Document segment →
Robert Herrick (1591-1674) is sometimes called a “poet’s poet.” The phrase is applied to a poet whose consummate skill in versecraft is especially appreciated by other practitioners of the art, regardless of his popularity (or lack of the same) with the general public. A “poet’s poet” demonstrates all of the technical virtuosity, verbal command, and professional expertise that mark him as a champion among his peers. Swinburne—who was not at all sympathetic to the earlier poet’s religiosity—called Herrick “the greatest song-writer ever born of the English race.”
Herrick is certainly that. How many poets have immortalized themselves with exquisite compositions like “To the Virgins, to make much of Time,” or the two perfectly chiseled triplets of “Upon Julia’s Clothes,” or the playful disarray of “Delight in Disorder”? Or what of “Upon Julia’s Voice,” which to me is the sublimest quatrain ever penned in English? Here it is:
So smooth, so sweet, so silv’ry is thy voice,
As, could they hear, the Damn’d would make no noise,
But listen to thee, (walking in thy chamber)
Making melodious words, to Lutes of Amber.
I cannot read this short lyric without shivering at its unearthly mixture of loveliness and Hell, a dazzling syzygy that only a supreme poet could confect. And making it work with near-rhymes? Wow.
There are dozens of other things that set Herrick apart as stellar. His thorough assimilation of Greek and Roman predecessors (from Anacreon and the Bucolics to Catullus, Horace, Ovid, Propertius, Tibullus, and Martial) is outstanding, even at a time when knowledge of the classics was de rigueur for serious writers. His delight in coinages (lautitious, discruciate, circumwalk, premonish, underpropt, counterstand) is tempered by just enough restraint to avoid becoming a tedious distraction. His easy transition from one meter to another in his book Hesperides, with absolute assurance, is a sign of mastery. He can write brief lyrics and epigrams and gently flowing songs, as well as lengthy panegyrics and epithalamia.
Herrick is of course most famous for his love lyrics, written mainly to his “Julia,” but also to several discrete women addressed as Lucia, Dianeme, Anthea, Corinna, Phillis, Perenna, and other pseudonyms. The Julia poems are remembered because of Herrick’s penchant for describing the lady’s clothes and anatomy in a playfully erotic manner: her hair, her teeth, her breasts, her nipples, her sweat, her legs, her petticoat. Stupidly puritanical feminist pseudo-scholars hate these poems, and whine about how Herrick “objectifies” women. Well, yeah—right. Herrick celebrates the female body. That’s a normal male response to feminine charms. Deal with it, you prissy academic bitches.
There’s much more to Herrick’s credit—his love for all kinds of flowers and fruits (especially the cherry); his delight in cream and fresh milk and all the pleasures of the English countryside; his fierce loyalty to King Charles and the Royalist cause in the face of persecution by Roundhead Parliamentary scum; his palpable contempt for the hypocrisy of Low-Church Puritanism and its anti-joy ideology. Moreover, his unabashed enjoyment of sex, whether real or fantasized, is as fresh as an unplucked daisy—or a young girl’s maidenhead.

Data for analysis →
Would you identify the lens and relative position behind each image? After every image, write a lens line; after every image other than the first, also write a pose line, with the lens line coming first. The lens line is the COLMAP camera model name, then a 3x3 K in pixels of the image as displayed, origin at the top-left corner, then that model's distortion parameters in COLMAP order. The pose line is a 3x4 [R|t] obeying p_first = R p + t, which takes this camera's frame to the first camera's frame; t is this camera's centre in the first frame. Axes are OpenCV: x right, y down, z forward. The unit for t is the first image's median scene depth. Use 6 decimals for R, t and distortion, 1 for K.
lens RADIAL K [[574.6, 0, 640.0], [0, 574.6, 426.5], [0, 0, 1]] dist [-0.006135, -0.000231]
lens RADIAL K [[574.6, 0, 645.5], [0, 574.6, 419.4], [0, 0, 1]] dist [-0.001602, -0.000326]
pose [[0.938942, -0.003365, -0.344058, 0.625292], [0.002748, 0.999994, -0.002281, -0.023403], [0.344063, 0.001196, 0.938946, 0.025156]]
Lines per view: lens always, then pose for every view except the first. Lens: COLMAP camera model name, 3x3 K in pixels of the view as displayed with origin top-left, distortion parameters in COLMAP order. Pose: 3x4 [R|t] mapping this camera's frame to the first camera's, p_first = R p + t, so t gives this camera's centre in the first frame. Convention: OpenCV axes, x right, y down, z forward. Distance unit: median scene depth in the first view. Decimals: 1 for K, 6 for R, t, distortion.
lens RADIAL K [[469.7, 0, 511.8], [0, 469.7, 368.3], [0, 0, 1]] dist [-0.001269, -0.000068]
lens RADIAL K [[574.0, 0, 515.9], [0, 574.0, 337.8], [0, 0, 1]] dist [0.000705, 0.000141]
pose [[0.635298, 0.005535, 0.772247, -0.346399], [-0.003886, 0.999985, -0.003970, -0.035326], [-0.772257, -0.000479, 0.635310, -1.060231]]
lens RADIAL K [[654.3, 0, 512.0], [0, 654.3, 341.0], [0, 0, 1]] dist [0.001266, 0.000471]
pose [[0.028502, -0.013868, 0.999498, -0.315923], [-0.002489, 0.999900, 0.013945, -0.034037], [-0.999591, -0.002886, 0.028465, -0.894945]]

--

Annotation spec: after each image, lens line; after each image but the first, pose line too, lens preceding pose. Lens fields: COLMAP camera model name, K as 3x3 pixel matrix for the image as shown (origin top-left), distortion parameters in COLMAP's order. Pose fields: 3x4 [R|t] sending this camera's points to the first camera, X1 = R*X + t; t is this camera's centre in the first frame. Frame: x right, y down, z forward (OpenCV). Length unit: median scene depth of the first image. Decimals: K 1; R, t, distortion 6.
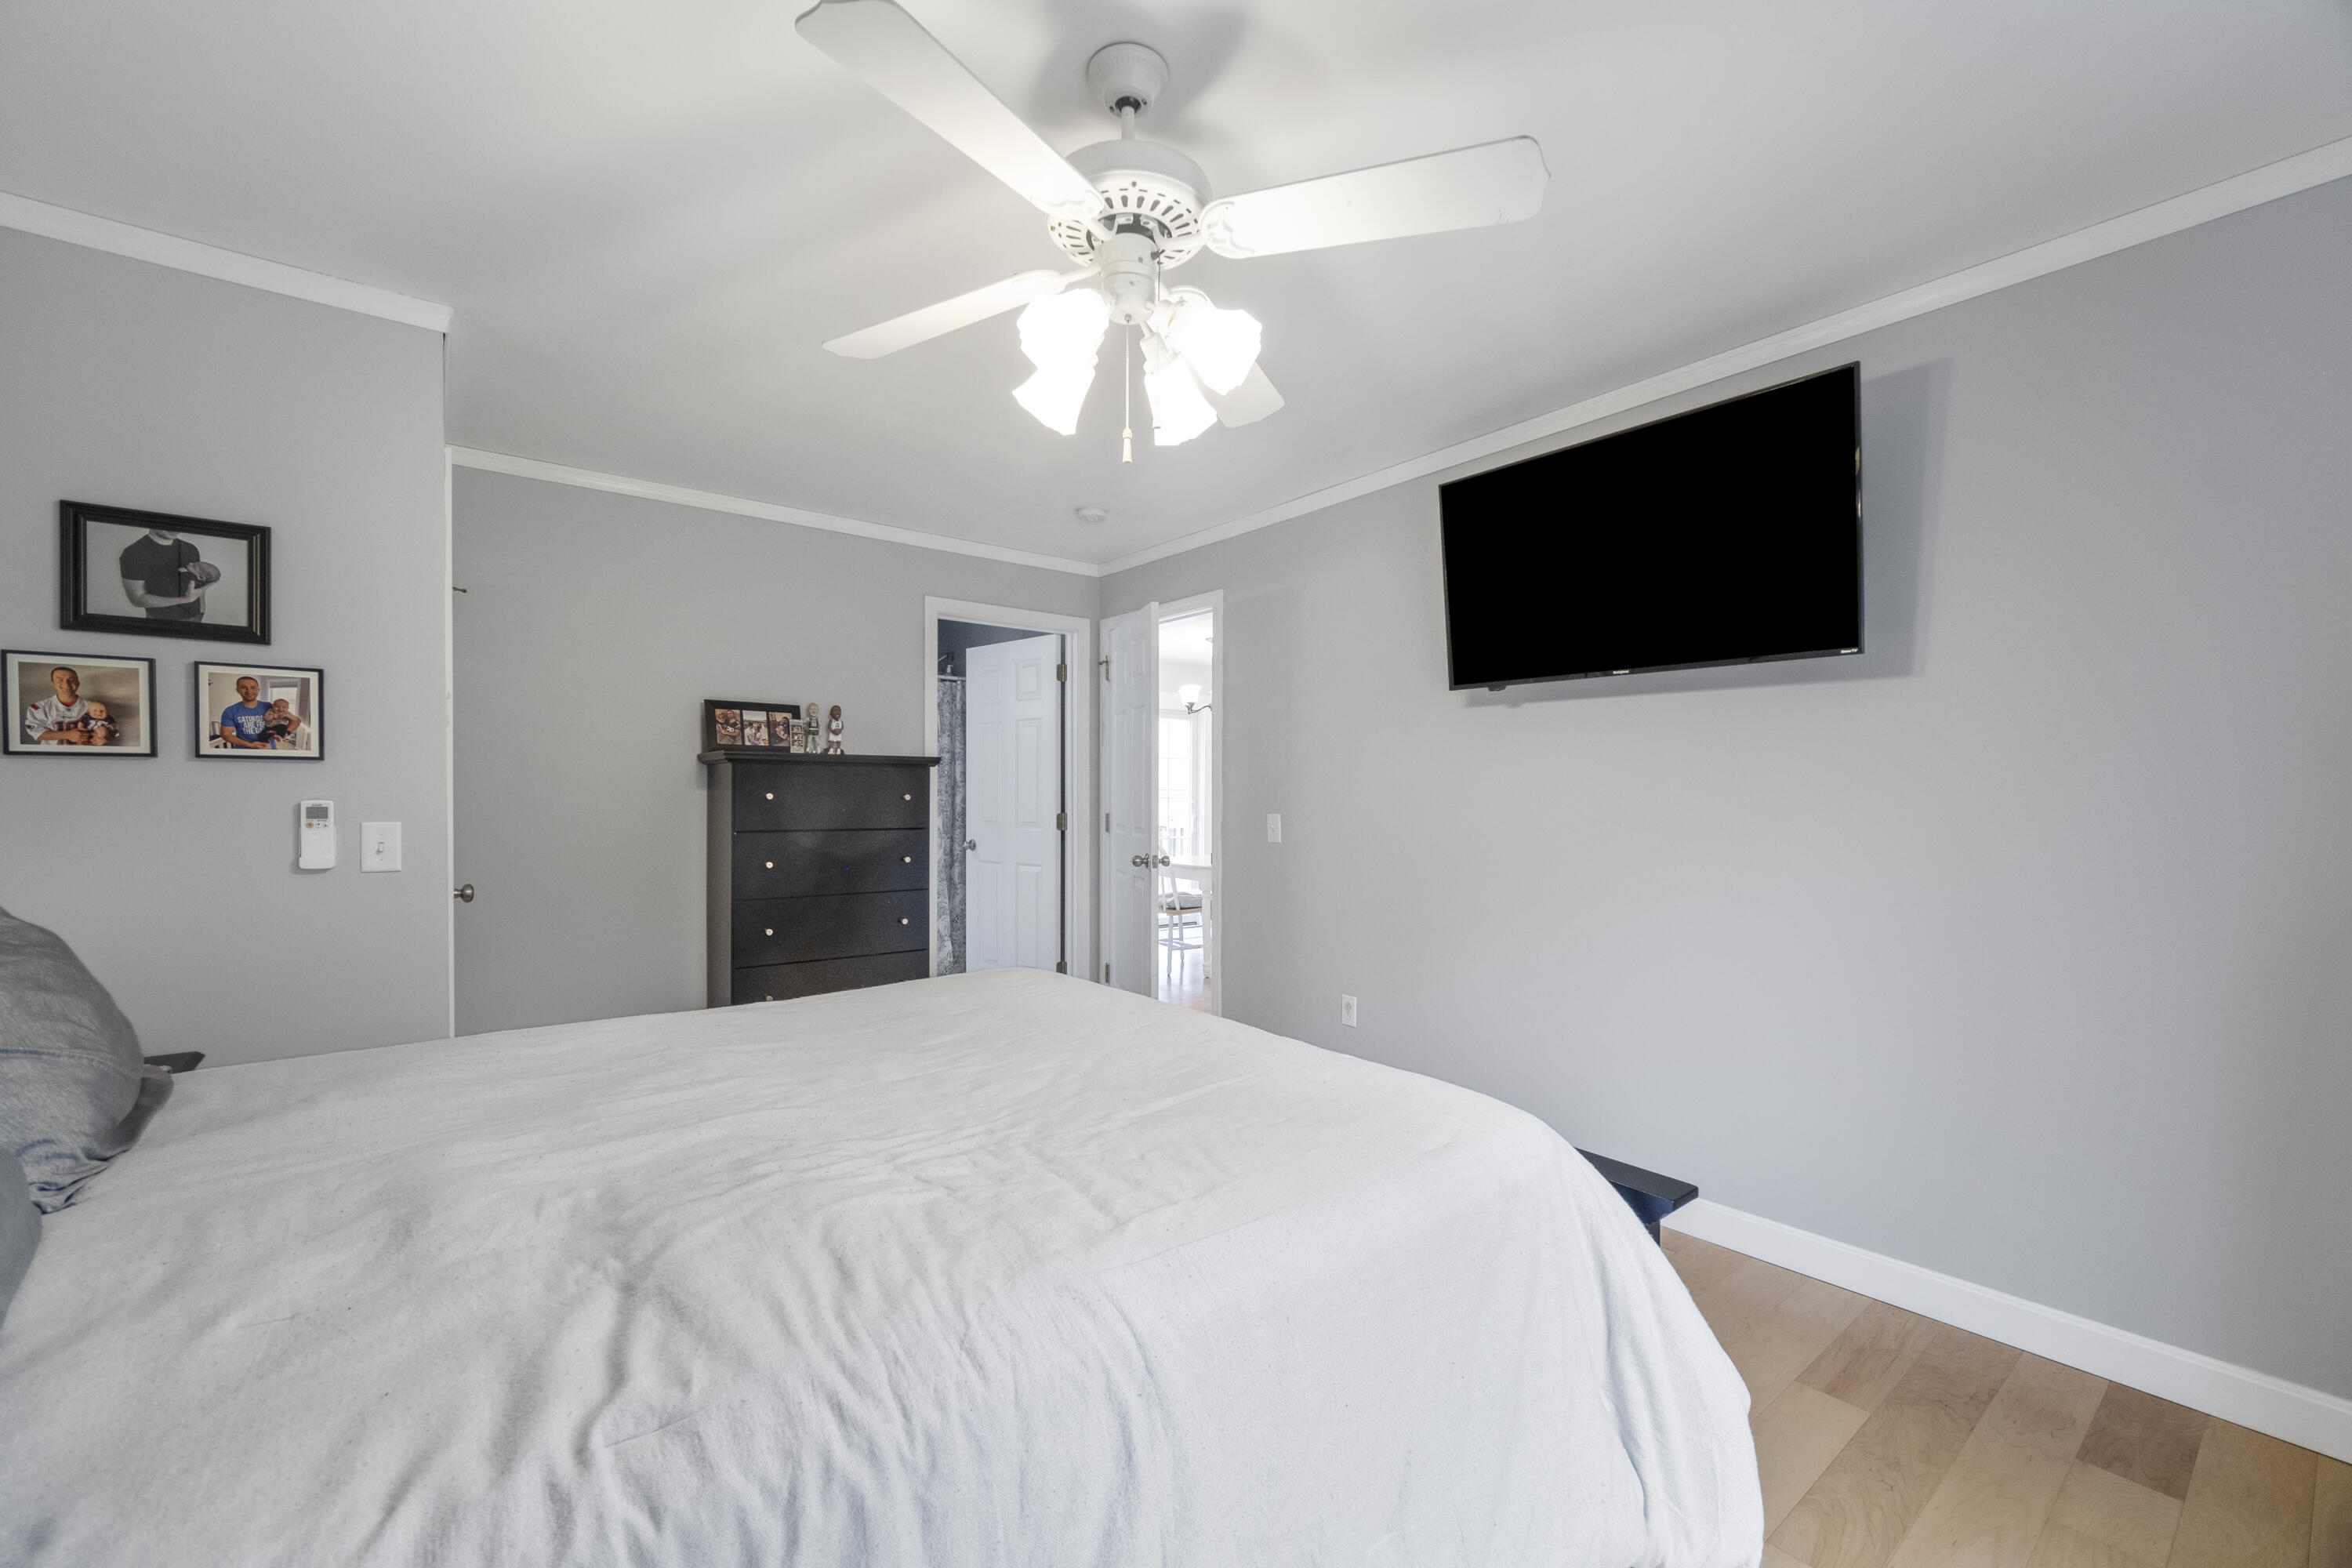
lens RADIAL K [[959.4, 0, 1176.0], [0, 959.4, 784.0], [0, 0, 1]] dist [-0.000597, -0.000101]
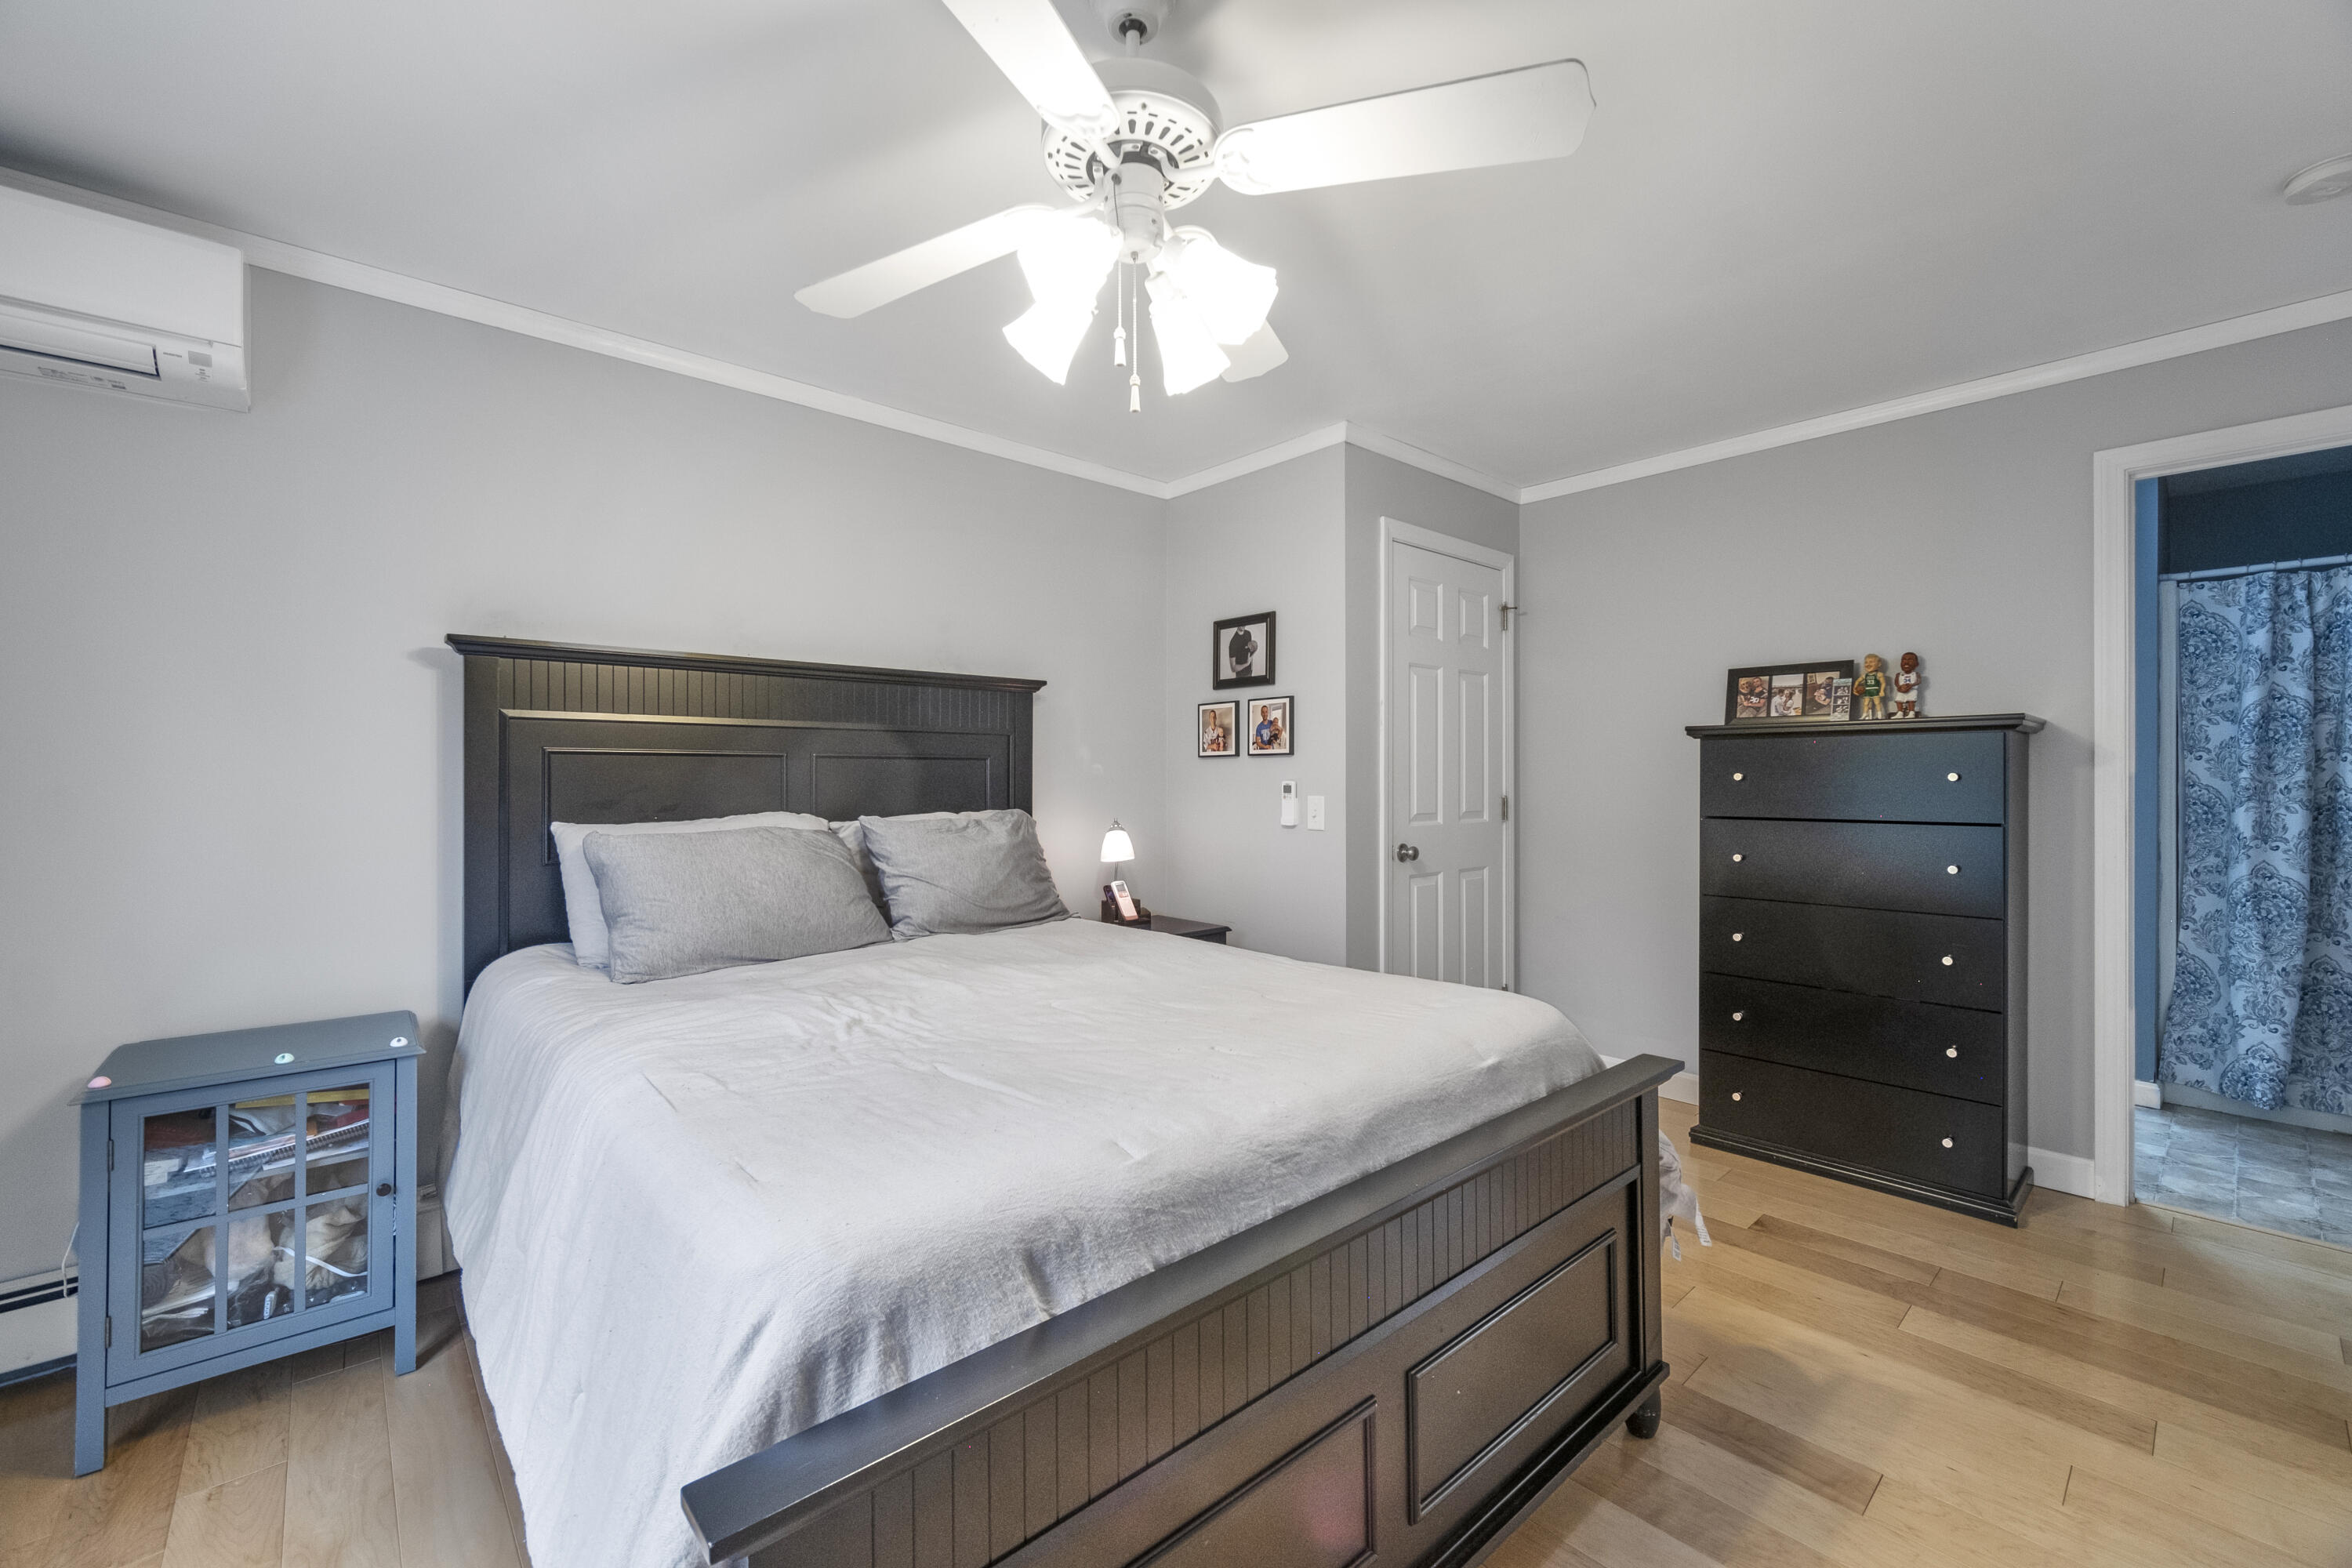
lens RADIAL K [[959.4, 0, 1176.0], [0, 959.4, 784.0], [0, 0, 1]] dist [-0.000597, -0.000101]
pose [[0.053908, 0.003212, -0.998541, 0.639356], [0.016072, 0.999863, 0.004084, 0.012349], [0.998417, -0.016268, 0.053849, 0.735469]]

...

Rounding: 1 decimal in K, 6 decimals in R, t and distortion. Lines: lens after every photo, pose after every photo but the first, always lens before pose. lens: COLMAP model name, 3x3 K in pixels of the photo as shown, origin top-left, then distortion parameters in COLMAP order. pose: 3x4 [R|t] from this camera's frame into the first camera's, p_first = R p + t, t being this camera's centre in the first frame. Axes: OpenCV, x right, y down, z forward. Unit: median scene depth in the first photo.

Exercise brief →
Transcribe the passage from the Robert Herrick essay above that begins with the words containing "Herrick is certainly" and ends with "with near-rhymes? Wow.".

Answer to this exercise →
Herrick is certainly that. How many poets have immortalized themselves with exquisite compositions like “To the Virgins, to make much of Time,” or the two perfectly chiseled triplets of “Upon Julia’s Clothes,” or the playful disarray of “Delight in Disorder”? Or what of “Upon Julia’s Voice,” which to me is the sublimest quatrain ever penned in English? Here it is:
So smooth, so sweet, so silv’ry is thy voice,
As, could they hear, the Damn’d would make no noise,
But listen to thee, (walking in thy chamber)
Making melodious words, to Lutes of Amber.
I cannot read this short lyric without shivering at its unearthly mixture of loveliness and Hell, a dazzling syzygy that only a supreme poet could confect. And making it work with near-rhymes? Wow.